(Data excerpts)
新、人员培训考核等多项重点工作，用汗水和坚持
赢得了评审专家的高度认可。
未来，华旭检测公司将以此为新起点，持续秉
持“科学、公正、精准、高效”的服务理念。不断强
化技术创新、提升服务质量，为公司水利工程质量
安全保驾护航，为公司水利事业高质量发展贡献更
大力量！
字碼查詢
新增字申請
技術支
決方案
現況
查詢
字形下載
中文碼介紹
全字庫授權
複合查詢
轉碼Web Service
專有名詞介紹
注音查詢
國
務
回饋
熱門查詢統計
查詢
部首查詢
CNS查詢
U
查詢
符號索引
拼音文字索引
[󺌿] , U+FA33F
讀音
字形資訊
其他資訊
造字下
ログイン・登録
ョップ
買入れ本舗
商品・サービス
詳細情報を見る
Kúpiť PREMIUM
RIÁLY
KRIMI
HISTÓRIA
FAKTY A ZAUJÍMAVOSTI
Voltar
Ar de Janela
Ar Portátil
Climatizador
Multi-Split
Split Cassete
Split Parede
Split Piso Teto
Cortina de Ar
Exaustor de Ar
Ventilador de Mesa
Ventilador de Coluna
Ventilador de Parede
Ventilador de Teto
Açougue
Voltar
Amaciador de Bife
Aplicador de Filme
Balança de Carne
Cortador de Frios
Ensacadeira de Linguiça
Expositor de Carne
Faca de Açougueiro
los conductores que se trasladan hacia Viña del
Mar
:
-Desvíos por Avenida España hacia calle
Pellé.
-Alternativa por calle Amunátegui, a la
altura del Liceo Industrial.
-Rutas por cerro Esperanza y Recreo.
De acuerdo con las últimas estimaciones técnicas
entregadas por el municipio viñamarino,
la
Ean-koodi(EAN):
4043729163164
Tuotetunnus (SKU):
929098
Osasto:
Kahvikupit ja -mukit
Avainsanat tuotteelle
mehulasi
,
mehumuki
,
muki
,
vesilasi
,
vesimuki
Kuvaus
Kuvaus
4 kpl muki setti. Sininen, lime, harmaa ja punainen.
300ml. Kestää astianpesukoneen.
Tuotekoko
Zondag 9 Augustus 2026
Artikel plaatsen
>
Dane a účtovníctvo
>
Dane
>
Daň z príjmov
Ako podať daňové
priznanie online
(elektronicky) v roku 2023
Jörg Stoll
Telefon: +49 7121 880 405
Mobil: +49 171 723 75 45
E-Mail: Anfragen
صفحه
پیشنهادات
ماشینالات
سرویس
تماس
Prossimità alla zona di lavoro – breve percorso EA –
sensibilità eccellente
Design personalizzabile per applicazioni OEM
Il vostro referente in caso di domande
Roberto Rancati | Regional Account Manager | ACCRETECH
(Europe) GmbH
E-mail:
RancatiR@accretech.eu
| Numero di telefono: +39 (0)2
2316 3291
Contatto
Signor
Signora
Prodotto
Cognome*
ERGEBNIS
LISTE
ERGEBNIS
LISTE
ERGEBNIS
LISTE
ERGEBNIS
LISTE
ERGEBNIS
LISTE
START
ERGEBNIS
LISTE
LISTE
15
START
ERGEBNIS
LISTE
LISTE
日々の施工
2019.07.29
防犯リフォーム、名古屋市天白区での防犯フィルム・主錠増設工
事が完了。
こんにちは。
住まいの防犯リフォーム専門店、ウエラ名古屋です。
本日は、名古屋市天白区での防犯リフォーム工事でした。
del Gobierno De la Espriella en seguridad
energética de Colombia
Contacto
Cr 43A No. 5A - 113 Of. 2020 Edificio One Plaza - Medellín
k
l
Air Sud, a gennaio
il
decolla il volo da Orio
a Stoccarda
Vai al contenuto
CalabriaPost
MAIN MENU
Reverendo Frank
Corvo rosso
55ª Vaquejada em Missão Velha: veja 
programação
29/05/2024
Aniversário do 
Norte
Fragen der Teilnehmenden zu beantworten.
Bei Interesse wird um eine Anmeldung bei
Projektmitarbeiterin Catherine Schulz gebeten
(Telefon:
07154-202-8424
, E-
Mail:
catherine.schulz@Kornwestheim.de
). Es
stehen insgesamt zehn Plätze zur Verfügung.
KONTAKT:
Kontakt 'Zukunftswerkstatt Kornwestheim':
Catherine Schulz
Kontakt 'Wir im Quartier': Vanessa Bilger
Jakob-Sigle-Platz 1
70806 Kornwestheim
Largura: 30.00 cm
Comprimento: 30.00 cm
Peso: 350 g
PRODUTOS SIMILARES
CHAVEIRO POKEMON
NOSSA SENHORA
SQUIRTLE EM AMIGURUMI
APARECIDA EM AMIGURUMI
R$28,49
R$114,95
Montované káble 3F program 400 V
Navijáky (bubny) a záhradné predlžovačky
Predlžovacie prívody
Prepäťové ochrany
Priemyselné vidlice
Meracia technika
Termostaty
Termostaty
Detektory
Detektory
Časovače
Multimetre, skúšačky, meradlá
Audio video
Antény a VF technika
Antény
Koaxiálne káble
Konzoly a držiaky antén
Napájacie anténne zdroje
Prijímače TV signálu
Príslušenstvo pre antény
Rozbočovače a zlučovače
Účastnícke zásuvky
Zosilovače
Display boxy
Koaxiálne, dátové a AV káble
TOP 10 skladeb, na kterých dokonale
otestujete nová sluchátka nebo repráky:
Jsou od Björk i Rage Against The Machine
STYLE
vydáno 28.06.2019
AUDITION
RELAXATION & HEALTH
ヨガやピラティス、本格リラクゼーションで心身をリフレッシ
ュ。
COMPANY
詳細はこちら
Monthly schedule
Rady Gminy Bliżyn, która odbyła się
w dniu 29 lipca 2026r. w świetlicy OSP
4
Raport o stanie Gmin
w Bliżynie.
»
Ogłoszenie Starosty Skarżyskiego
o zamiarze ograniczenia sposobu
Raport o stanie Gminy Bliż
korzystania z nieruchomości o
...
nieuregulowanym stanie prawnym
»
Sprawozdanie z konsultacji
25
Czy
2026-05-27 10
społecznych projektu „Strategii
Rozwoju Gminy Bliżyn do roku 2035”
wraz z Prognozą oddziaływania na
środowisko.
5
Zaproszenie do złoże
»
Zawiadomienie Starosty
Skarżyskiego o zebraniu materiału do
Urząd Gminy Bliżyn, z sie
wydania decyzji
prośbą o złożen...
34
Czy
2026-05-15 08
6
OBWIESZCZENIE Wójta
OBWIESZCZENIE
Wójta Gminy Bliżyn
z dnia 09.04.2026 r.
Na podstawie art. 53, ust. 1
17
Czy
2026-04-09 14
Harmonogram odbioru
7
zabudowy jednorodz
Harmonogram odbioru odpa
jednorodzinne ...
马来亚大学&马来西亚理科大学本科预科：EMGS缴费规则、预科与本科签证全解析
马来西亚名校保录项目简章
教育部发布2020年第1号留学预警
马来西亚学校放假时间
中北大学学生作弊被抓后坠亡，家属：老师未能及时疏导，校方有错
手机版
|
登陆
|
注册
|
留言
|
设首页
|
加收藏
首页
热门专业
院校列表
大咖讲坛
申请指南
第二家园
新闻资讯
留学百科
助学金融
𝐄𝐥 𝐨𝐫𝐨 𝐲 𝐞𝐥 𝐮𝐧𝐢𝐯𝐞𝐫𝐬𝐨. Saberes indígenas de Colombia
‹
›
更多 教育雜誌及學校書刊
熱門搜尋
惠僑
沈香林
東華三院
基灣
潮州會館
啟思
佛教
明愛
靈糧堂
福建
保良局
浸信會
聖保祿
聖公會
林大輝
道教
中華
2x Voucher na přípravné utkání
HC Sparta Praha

[EXERCISE DETAILS]
What the task asks for is a word-for-word repeat of the lines above, from the first through the one containing "Faca de Açougueiro".

[TASK RESPONSE]
新、人员培训考核等多项重点工作，用汗水和坚持
赢得了评审专家的高度认可。
未来，华旭检测公司将以此为新起点，持续秉
持“科学、公正、精准、高效”的服务理念。不断强
化技术创新、提升服务质量，为公司水利工程质量
安全保驾护航，为公司水利事业高质量发展贡献更
大力量！
字碼查詢
新增字申請
技術支
決方案
現況
查詢
字形下載
中文碼介紹
全字庫授權
複合查詢
轉碼Web Service
專有名詞介紹
注音查詢
國
務
回饋
熱門查詢統計
查詢
部首查詢
CNS查詢
U
查詢
符號索引
拼音文字索引
[󺌿] , U+FA33F
讀音
字形資訊
其他資訊
造字下
ログイン・登録
ョップ
買入れ本舗
商品・サービス
詳細情報を見る
Kúpiť PREMIUM
RIÁLY
KRIMI
HISTÓRIA
FAKTY A ZAUJÍMAVOSTI
Voltar
Ar de Janela
Ar Portátil
Climatizador
Multi-Split
Split Cassete
Split Parede
Split Piso Teto
Cortina de Ar
Exaustor de Ar
Ventilador de Mesa
Ventilador de Coluna
Ventilador de Parede
Ventilador de Teto
Açougue
Voltar
Amaciador de Bife
Aplicador de Filme
Balança de Carne
Cortador de Frios
Ensacadeira de Linguiça
Expositor de Carne
Faca de Açougueiro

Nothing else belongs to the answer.